=== TO BE DONE ===
Convert the lines accompanying all of the items below into a single numbered list, skipping any blank lines. Leave the pictures out of your answer.

=== SUPPLIED ENTRIES ===

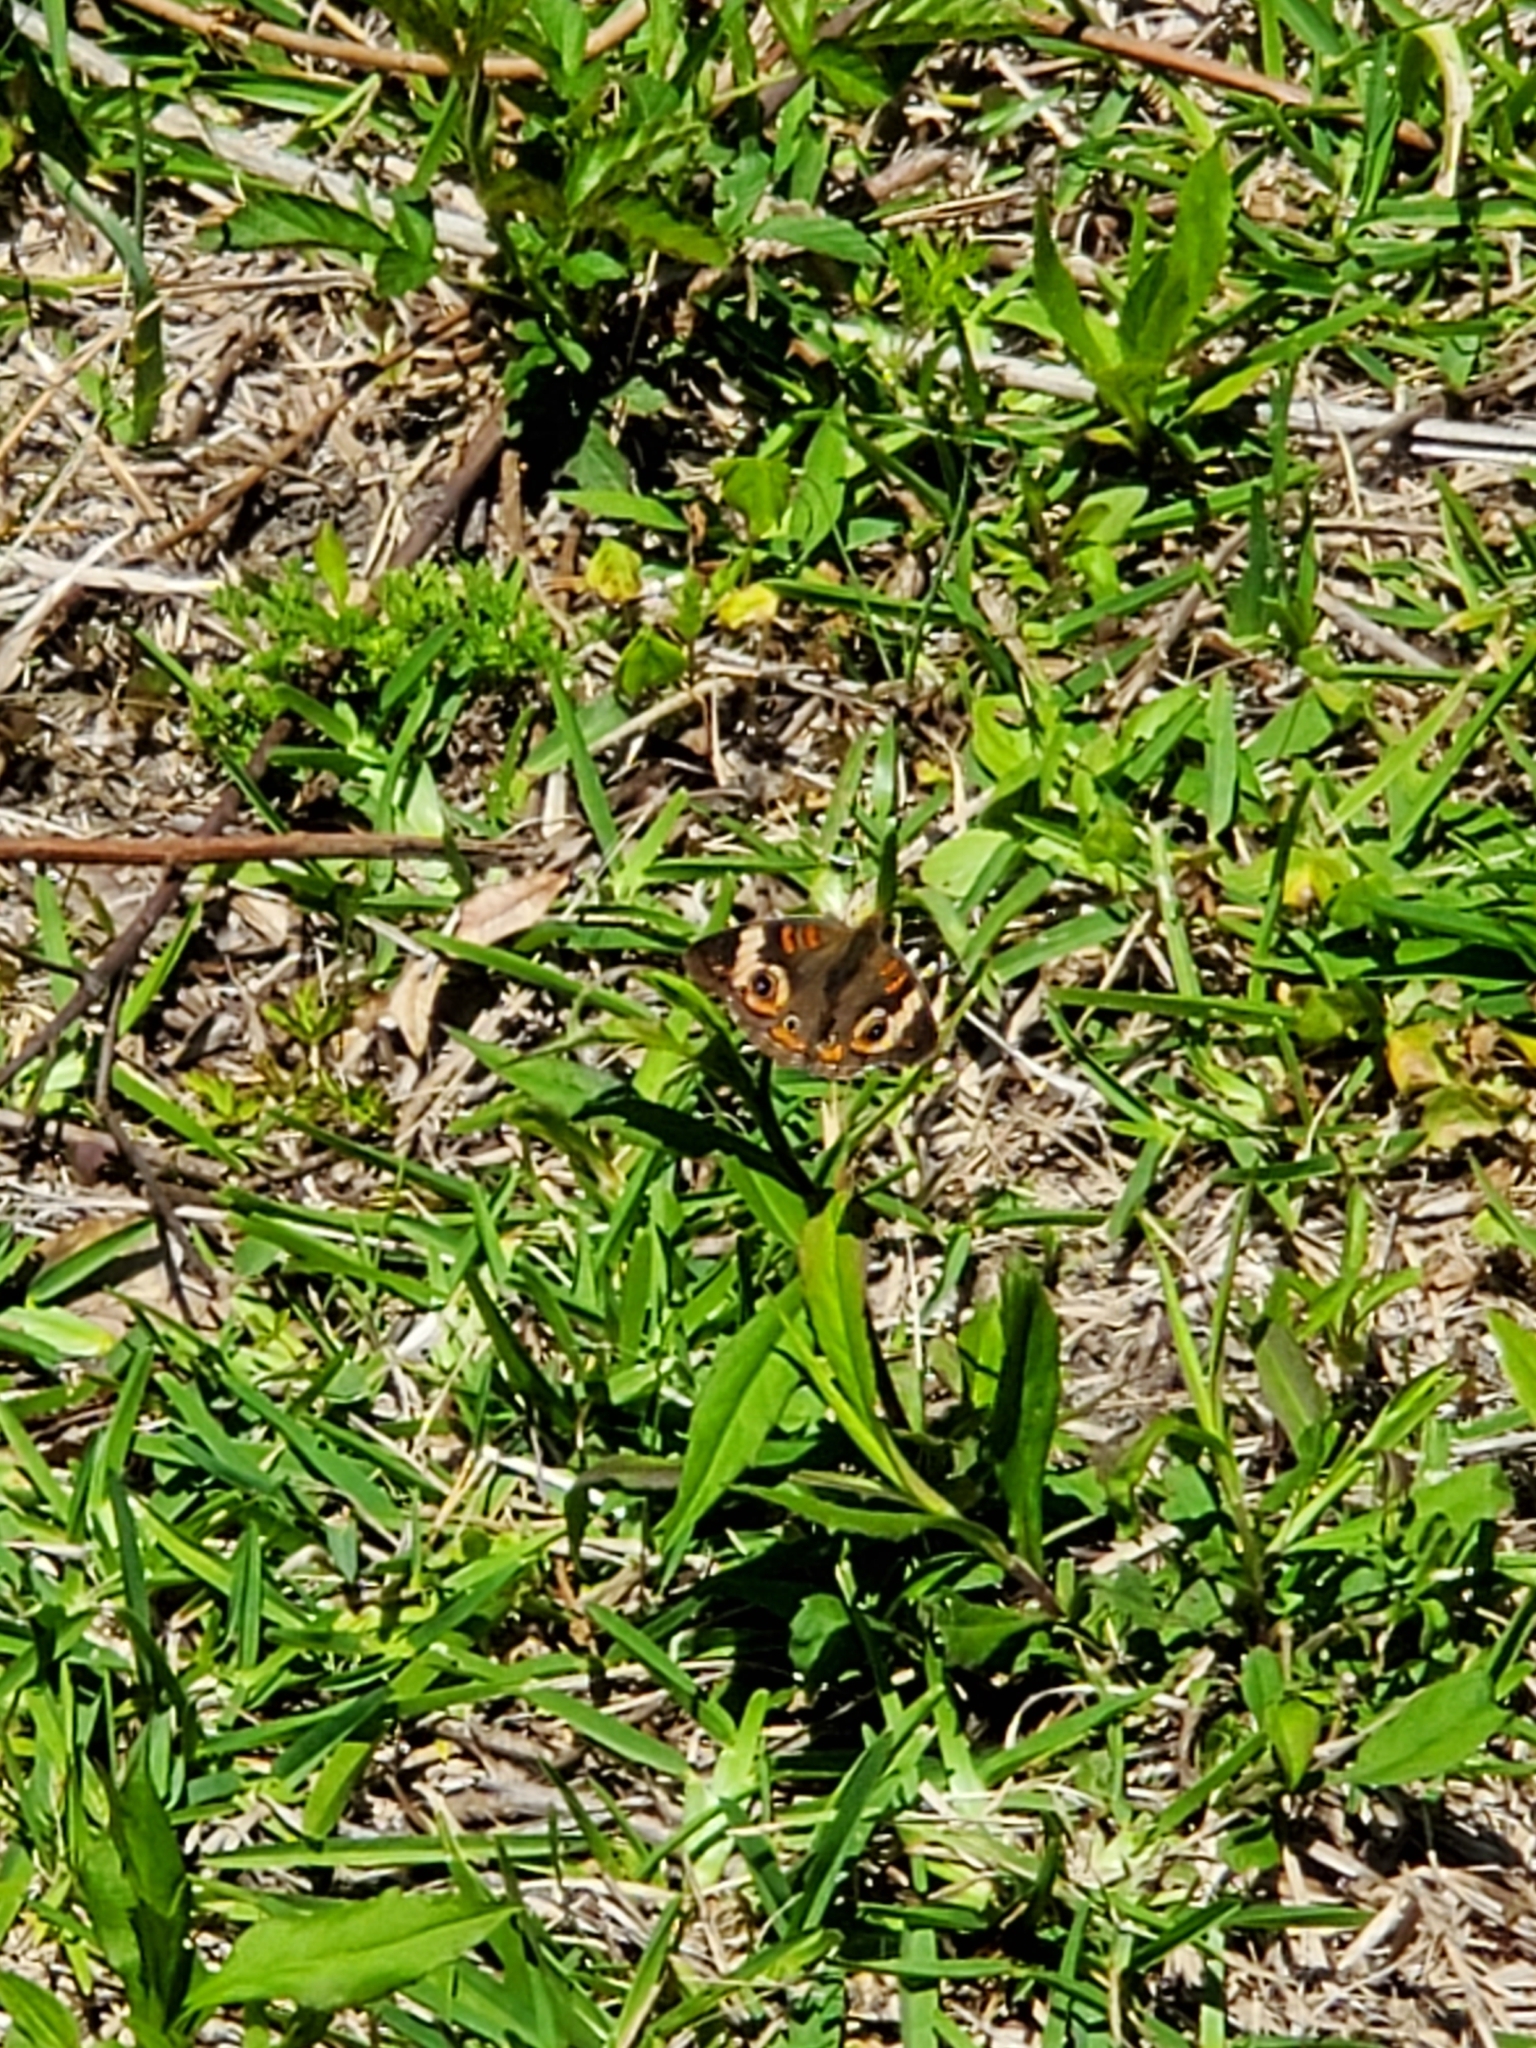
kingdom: Animalia
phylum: Arthropoda
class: Insecta
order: Lepidoptera
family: Nymphalidae
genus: Junonia
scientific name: Junonia coenia
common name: Common buckeye
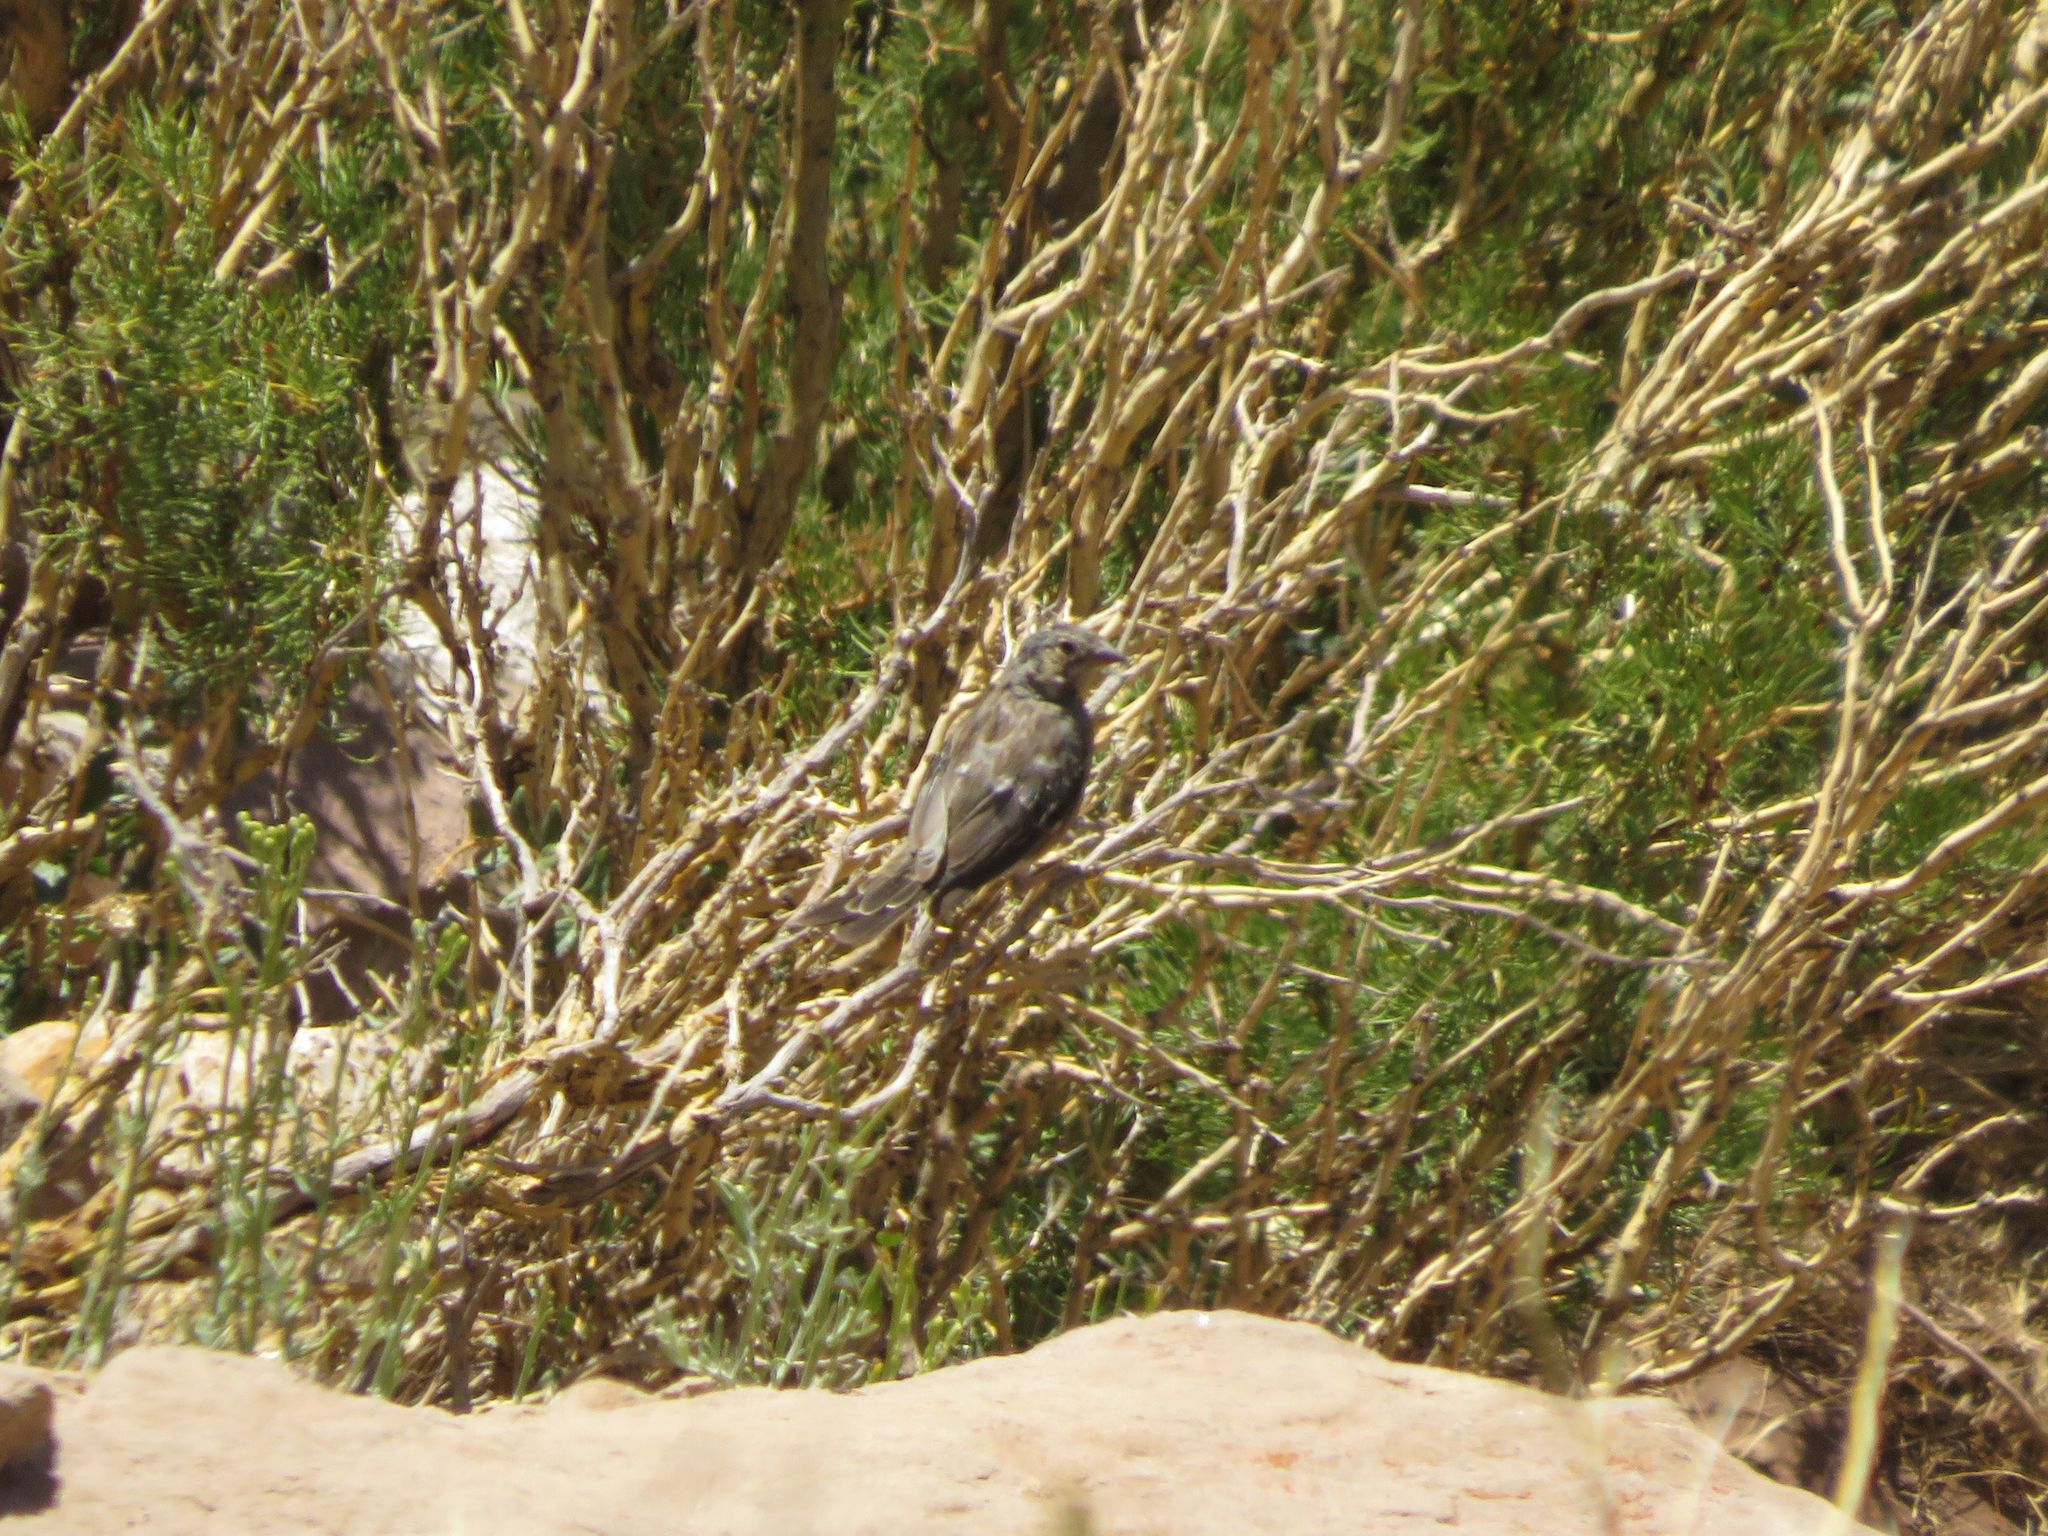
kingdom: Animalia
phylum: Chordata
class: Aves
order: Passeriformes
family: Thraupidae
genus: Rhopospina
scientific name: Rhopospina fruticeti
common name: Mourning sierra finch
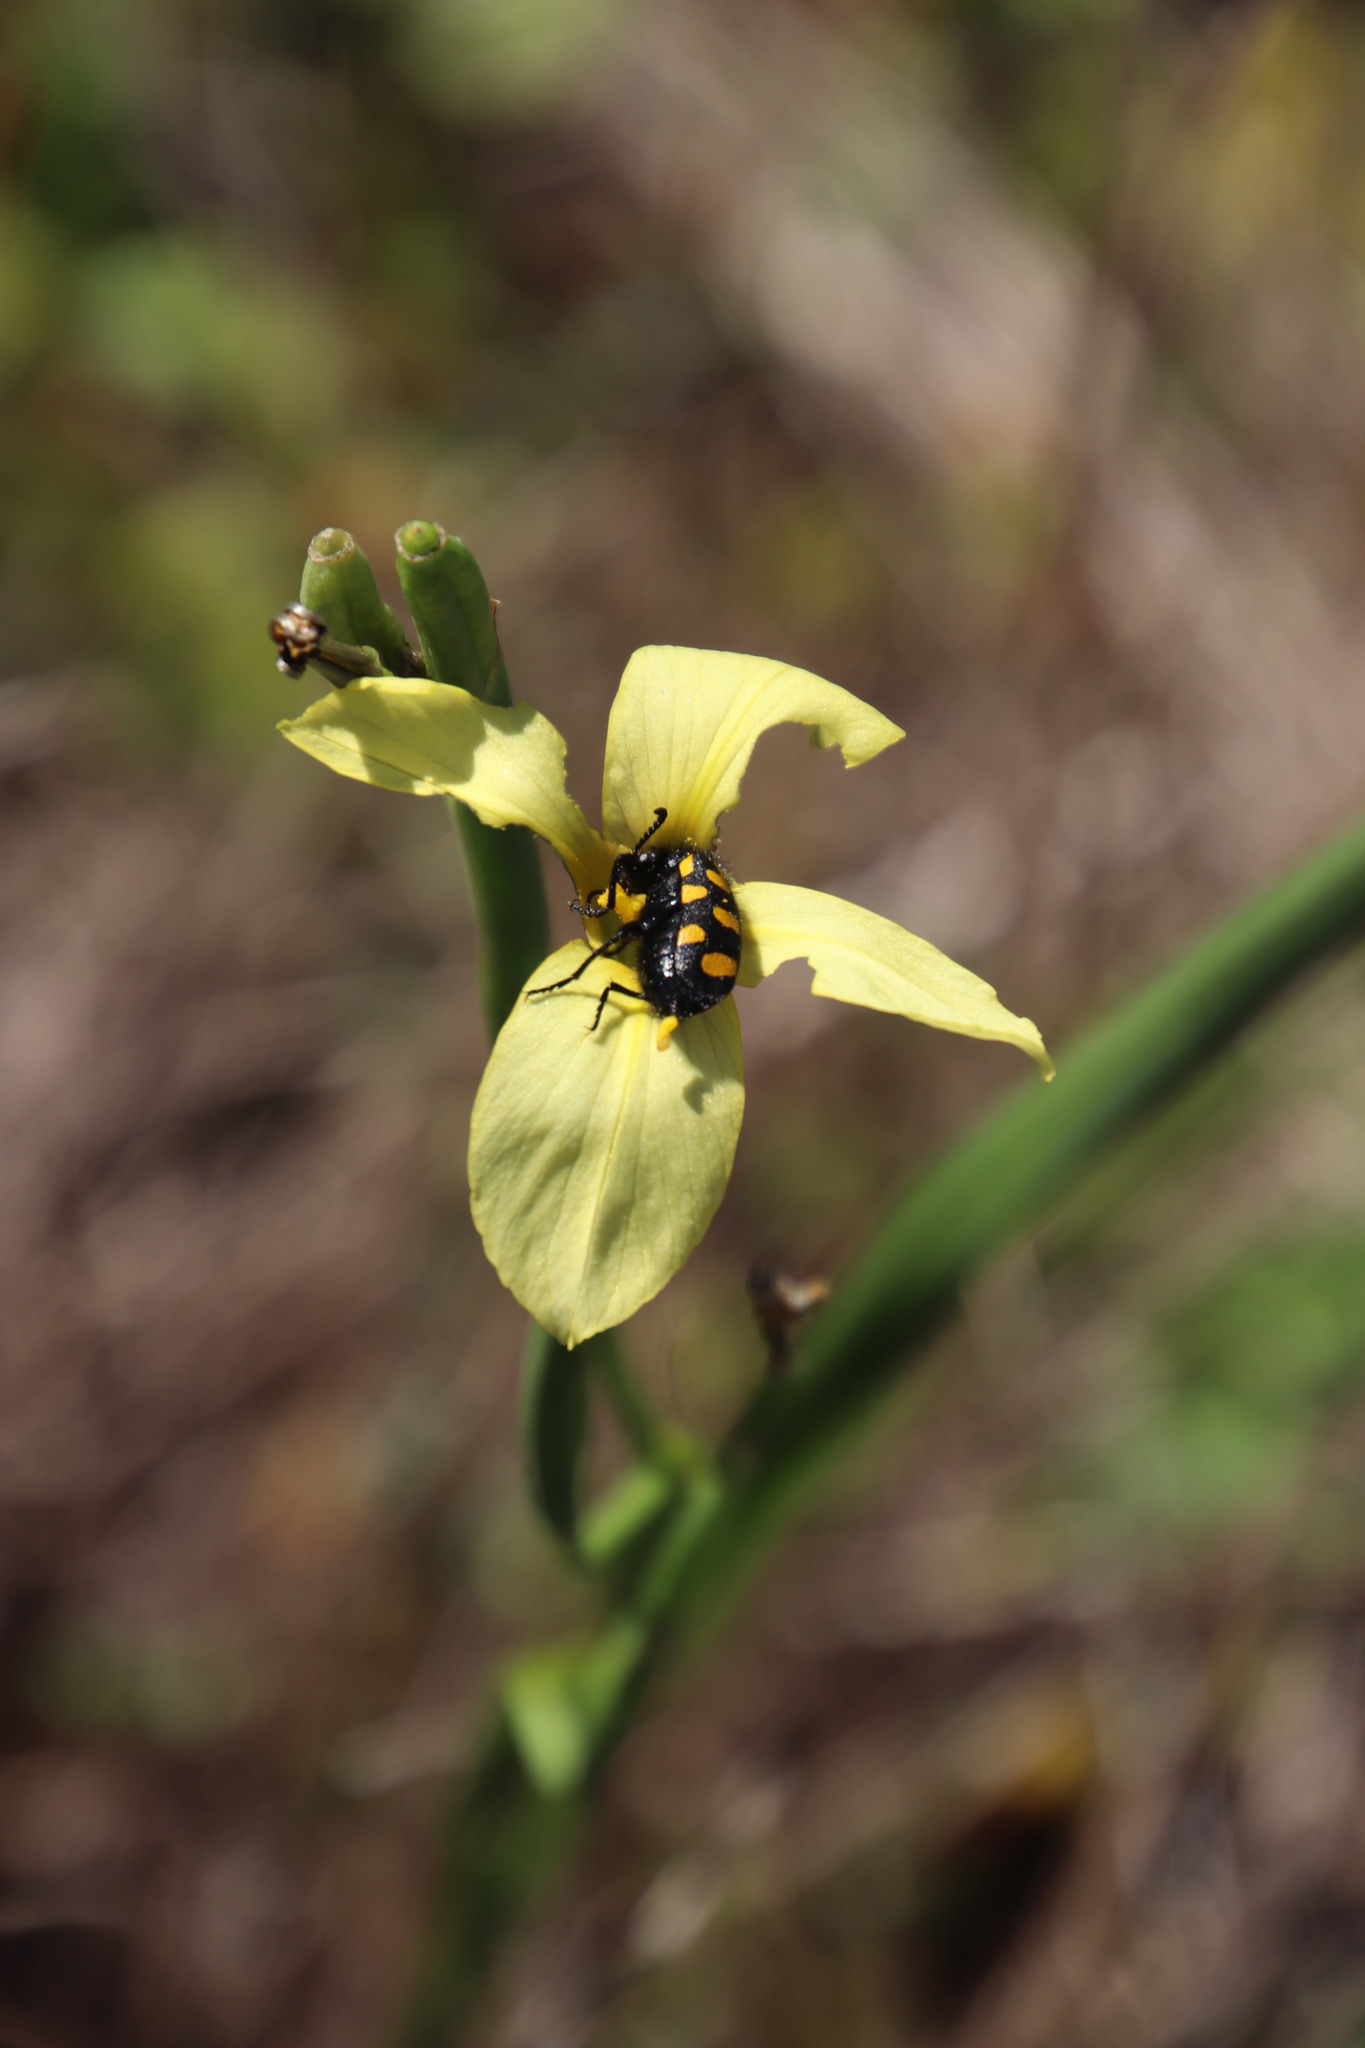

=== SOLUTION FOR THIS PROBLEM ===
1. kingdom: Animalia
2. phylum: Arthropoda
3. class: Insecta
4. order: Lepidoptera
5. family: Nymphalidae
6. genus: Junonia
7. scientific name: Junonia coenia
8. common name: Common buckeye
9. kingdom: Animalia
10. phylum: Chordata
11. class: Aves
12. order: Passeriformes
13. family: Thraupidae
14. genus: Rhopospina
15. scientific name: Rhopospina fruticeti
16. common name: Mourning sierra finch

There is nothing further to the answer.